━━━━━ The input ━━━━━
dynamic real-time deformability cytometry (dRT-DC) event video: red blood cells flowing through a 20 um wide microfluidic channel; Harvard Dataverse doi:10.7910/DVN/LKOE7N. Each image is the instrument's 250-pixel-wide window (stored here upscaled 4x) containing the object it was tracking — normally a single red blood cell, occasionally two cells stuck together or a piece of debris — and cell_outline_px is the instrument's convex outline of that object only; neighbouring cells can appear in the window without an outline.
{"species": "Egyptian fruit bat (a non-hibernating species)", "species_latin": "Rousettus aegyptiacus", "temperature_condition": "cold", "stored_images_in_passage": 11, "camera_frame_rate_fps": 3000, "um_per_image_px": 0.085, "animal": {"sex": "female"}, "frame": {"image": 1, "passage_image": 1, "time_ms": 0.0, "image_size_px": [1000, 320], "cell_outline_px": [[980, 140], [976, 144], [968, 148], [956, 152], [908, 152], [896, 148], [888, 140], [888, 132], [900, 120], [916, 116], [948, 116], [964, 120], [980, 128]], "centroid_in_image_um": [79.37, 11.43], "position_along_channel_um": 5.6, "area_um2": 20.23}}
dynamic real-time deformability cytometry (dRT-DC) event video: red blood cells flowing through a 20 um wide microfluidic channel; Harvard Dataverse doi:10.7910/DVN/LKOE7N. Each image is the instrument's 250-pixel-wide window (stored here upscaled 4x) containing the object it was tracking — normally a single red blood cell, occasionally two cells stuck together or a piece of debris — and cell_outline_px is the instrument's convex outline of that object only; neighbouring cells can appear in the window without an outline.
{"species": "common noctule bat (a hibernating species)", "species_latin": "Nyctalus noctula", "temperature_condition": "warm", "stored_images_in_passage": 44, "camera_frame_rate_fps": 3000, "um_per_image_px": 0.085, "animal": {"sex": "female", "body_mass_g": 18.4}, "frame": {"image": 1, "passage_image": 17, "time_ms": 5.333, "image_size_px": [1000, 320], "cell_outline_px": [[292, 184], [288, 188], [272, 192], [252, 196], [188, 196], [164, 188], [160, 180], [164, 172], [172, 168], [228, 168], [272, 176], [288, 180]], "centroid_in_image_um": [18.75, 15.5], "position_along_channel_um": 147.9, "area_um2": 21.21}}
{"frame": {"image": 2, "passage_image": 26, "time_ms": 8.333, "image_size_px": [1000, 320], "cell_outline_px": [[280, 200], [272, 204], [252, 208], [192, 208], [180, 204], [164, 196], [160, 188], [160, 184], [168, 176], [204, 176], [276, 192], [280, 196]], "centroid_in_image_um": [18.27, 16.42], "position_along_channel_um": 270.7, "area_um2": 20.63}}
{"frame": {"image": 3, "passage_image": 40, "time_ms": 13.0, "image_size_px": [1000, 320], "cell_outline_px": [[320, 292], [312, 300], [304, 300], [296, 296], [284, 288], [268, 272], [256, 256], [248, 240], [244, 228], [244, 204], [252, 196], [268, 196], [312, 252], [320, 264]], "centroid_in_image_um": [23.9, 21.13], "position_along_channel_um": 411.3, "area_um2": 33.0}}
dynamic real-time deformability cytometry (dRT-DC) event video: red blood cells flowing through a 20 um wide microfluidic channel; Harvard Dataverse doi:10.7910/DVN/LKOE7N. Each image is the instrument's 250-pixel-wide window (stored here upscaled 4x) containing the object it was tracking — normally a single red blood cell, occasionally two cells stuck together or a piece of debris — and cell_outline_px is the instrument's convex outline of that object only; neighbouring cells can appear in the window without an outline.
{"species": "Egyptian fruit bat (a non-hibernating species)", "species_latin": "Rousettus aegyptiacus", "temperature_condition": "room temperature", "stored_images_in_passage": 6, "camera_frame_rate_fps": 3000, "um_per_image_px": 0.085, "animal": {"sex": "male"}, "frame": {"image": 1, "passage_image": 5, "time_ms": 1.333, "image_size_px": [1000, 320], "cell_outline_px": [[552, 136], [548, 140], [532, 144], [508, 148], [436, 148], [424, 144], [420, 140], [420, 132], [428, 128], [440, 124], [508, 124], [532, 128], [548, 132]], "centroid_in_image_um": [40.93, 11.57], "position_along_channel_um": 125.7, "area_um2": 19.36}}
━━━━━
## What to produce
Retype the entries one by one, exactly.

## Expected output
dynamic real-time deformability cytometry (dRT-DC) event video: red blood cells flowing through a 20 um wide microfluidic channel; Harvard Dataverse doi:10.7910/DVN/LKOE7N. Each image is the instrument's 250-pixel-wide window (stored here upscaled 4x) containing the object it was tracking — normally a single red blood cell, occasionally two cells stuck together or a piece of debris — and cell_outline_px is the instrument's convex outline of that object only; neighbouring cells can appear in the window without an outline.
{"species": "Egyptian fruit bat (a non-hibernating species)", "species_latin": "Rousettus aegyptiacus", "temperature_condition": "cold", "stored_images_in_passage": 11, "camera_frame_rate_fps": 3000, "um_per_image_px": 0.085, "animal": {"sex": "female"}, "frame": {"image": 1, "passage_image": 1, "time_ms": 0.0, "image_size_px": [1000, 320], "cell_outline_px": [[980, 140], [976, 144], [968, 148], [956, 152], [908, 152], [896, 148], [888, 140], [888, 132], [900, 120], [916, 116], [948, 116], [964, 120], [980, 128]], "centroid_in_image_um": [79.37, 11.43], "position_along_channel_um": 5.6, "area_um2": 20.23}}
dynamic real-time deformability cytometry (dRT-DC) event video: red blood cells flowing through a 20 um wide microfluidic channel; Harvard Dataverse doi:10.7910/DVN/LKOE7N. Each image is the instrument's 250-pixel-wide window (stored here upscaled 4x) containing the object it was tracking — normally a single red blood cell, occasionally two cells stuck together or a piece of debris — and cell_outline_px is the instrument's convex outline of that object only; neighbouring cells can appear in the window without an outline.
{"species": "common noctule bat (a hibernating species)", "species_latin": "Nyctalus noctula", "temperature_condition": "warm", "stored_images_in_passage": 44, "camera_frame_rate_fps": 3000, "um_per_image_px": 0.085, "animal": {"sex": "female", "body_mass_g": 18.4}, "frame": {"image": 1, "passage_image": 17, "time_ms": 5.333, "image_size_px": [1000, 320], "cell_outline_px": [[292, 184], [288, 188], [272, 192], [252, 196], [188, 196], [164, 188], [160, 180], [164, 172], [172, 168], [228, 168], [272, 176], [288, 180]], "centroid_in_image_um": [18.75, 15.5], "position_along_channel_um": 147.9, "area_um2": 21.21}}
{"frame": {"image": 2, "passage_image": 26, "time_ms": 8.333, "image_size_px": [1000, 320], "cell_outline_px": [[280, 200], [272, 204], [252, 208], [192, 208], [180, 204], [164, 196], [160, 188], [160, 184], [168, 176], [204, 176], [276, 192], [280, 196]], "centroid_in_image_um": [18.27, 16.42], "position_along_channel_um": 270.7, "area_um2": 20.63}}
{"frame": {"image": 3, "passage_image": 40, "time_ms": 13.0, "image_size_px": [1000, 320], "cell_outline_px": [[320, 292], [312, 300], [304, 300], [296, 296], [284, 288], [268, 272], [256, 256], [248, 240], [244, 228], [244, 204], [252, 196], [268, 196], [312, 252], [320, 264]], "centroid_in_image_um": [23.9, 21.13], "position_along_channel_um": 411.3, "area_um2": 33.0}}
dynamic real-time deformability cytometry (dRT-DC) event video: red blood cells flowing through a 20 um wide microfluidic channel; Harvard Dataverse doi:10.7910/DVN/LKOE7N. Each image is the instrument's 250-pixel-wide window (stored here upscaled 4x) containing the object it was tracking — normally a single red blood cell, occasionally two cells stuck together or a piece of debris — and cell_outline_px is the instrument's convex outline of that object only; neighbouring cells can appear in the window without an outline.
{"species": "Egyptian fruit bat (a non-hibernating species)", "species_latin": "Rousettus aegyptiacus", "temperature_condition": "room temperature", "stored_images_in_passage": 6, "camera_frame_rate_fps": 3000, "um_per_image_px": 0.085, "animal": {"sex": "male"}, "frame": {"image": 1, "passage_image": 5, "time_ms": 1.333, "image_size_px": [1000, 320], "cell_outline_px": [[552, 136], [548, 140], [532, 144], [508, 148], [436, 148], [424, 144], [420, 140], [420, 132], [428, 128], [440, 124], [508, 124], [532, 128], [548, 132]], "centroid_in_image_um": [40.93, 11.57], "position_along_channel_um": 125.7, "area_um2": 19.36}}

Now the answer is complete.